Letters to the Editor

Only ‘Reflecting’ is worthy

To The Editor:

Re “A W.T.C. juror speaks” (news article, Dec. 16 –22):

I appreciate your article, but Mr. Young is just wrong.  

Let me say I have high respect for the judges and was happy when I heard who was judging. The major flaw was in the process.

The actual guidelines and process were great. It fell apart upon judging. It is apparent that the judges came to a consensus before seeing one entry. Yes they saw all 5201, but they dropped maybe 80% or more by agreeing not to judge any with wreckage, height, imagery etc… this can be seen by the final eight.

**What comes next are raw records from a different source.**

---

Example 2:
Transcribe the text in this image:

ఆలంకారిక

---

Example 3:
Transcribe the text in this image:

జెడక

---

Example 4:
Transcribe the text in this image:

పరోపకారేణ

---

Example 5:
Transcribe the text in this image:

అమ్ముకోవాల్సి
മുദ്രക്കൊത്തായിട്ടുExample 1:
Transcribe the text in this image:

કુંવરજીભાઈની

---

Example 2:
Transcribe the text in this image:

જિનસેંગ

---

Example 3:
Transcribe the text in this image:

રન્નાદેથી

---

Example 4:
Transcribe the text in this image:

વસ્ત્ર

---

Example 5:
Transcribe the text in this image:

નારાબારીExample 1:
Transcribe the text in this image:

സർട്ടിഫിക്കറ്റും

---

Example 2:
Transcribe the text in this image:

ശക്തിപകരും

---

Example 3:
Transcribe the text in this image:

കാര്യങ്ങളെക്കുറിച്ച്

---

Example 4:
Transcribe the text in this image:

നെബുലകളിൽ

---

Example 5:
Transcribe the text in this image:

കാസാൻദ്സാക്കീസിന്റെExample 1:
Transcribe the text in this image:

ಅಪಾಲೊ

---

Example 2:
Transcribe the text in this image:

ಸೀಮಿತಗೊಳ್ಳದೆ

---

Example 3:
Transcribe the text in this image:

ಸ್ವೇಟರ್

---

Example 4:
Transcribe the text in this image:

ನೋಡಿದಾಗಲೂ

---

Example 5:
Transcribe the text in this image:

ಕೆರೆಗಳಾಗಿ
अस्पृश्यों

An observation was made about the eight designs by design teams meeting at a Dec. 6th forum, and many agreed. “Reflecting Absence” seems to be the only true finalist. If you see it and take the time you’ll see it is a good entry. Those falling waters will drown out all city noises, can be heard for blocks, can handle crowds, is easy to build, elegantly displays names in such a way you have to bow to them, preserves the footprints as a sacred space no one may enter except spirits, embodies a lot of really good technical points. Yes it had problems, but, it is good, very good.  I think it belongs in the top eight as a subtle, somber, powerful choice, but there should have been a variety of choices. Something with a relic, something vertical, something technical, something architectural… what we got was seven shades of vanilla and one really great vanilla.

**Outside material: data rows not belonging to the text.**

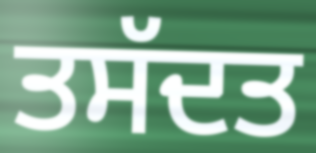
ਤਸੱਦਤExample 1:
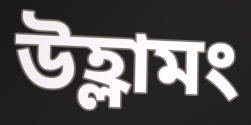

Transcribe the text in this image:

উহ্লামং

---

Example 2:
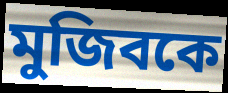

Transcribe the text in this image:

মুজিবকে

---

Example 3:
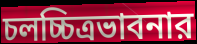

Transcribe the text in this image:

চলচ্চিত্রভাবনার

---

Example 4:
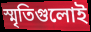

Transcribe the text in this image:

স্মৃতিগুলোই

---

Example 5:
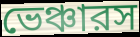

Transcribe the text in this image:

ভেঞ্চারস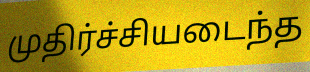
முதிர்ச்சியடைந்த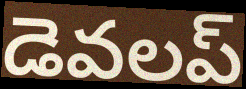
డెవలప్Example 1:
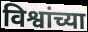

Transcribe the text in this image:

विश्वांच्या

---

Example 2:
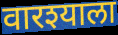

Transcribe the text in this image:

वारश्याला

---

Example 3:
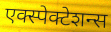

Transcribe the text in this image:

एक्स्पेक्टेशन्स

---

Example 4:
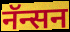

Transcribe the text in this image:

नॅन्सन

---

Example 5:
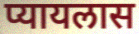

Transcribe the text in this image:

प्यायलासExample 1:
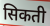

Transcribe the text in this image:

सिकती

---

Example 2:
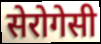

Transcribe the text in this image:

सेरोगेसी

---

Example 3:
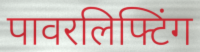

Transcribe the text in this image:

पावरलिफ्टिंग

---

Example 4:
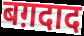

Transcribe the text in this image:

बग़दाद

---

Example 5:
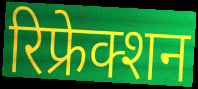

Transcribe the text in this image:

रिफ्रेक्शनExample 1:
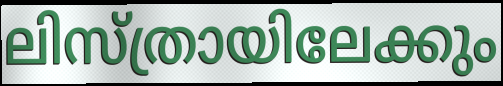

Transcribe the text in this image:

ലിസ്ത്രായിലേക്കും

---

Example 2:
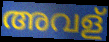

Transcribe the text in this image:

അവള്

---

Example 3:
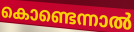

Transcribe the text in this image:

കൊണ്ടെന്നാൽ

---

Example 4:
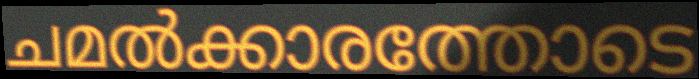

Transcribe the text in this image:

ചമൽക്കാരത്തോടെ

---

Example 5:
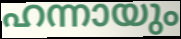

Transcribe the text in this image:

ഹന്നായും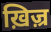
ख़िज़्रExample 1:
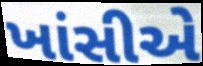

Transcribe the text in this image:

ખાંસીએ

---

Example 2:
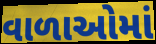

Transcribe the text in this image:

વાળાઓમાં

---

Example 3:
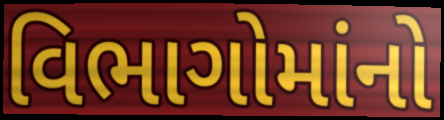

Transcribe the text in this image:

વિભાગોમાંનો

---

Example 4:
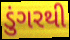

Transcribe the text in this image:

ડુંગરથી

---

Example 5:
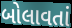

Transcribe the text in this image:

બોલાવતાં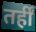
तर्हीं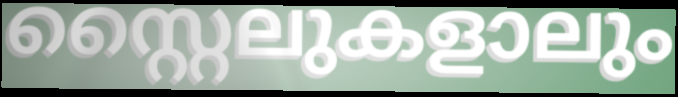
സ്റ്റൈലുകളാലുംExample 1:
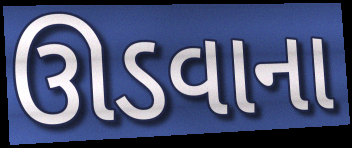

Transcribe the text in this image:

ઊડવાના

It’s this lack of variety that points to a potential hidden agenda of the jury. By eliminating anything with relics or vertical elements, (or statues) they can say they saw all 5201 boards, but eliminated all but maybe 400. It’s apparent by the final eight that they decided before even seeing the boards that there were things they wanted and didn’t want without going into it with an open mind.

Judges have been quoted in private settings as deciding to ignore all entries that include icons (wreckage), dropping any entries with a vertical element (anything above street level), killing all ideas that include the use of statues, and removing any submission that had any allusion to the original towers.  The chosen finalists illustrate this.  All are low bunkers with no mention of fallen heroes, and no recognizable imagery.  All are so devoid of reference, they could be placed anywhere and represent any tragedy.  Anyone visiting Manhattan could walk past any of the finalists and potentially never know it was there, since none come above street level.

Eric Gibbons

Tower safety

To The Editor:

Regarding your article on the new World Trade Center tower (news article, Dec. 23 –29, 2003, “Wind and light for W.T.C. tower”), is anyone else concerned that the tower, and the entire W.T.C. will once again, be totally immune from all N.Y.C. Building and Fire Dept. codes?

What about another restaurant on top, an idea that was harshly criticized as a dangerous idea by fire professionals the first time around?

Has anyone consulted with the F.D.N.Y., fire safety academics, evacuation specialists and antiterrorist construction experts? How many times does history have to repeat itself before we learn from past mistakes?

Why is Gov. Pataki allowing the Port Authority to once again construct buildings that are above the law, and for which nobody can be held responsible? Didn’t we learn anything from 9/11/01 and why are our elected officials allowing this to happen?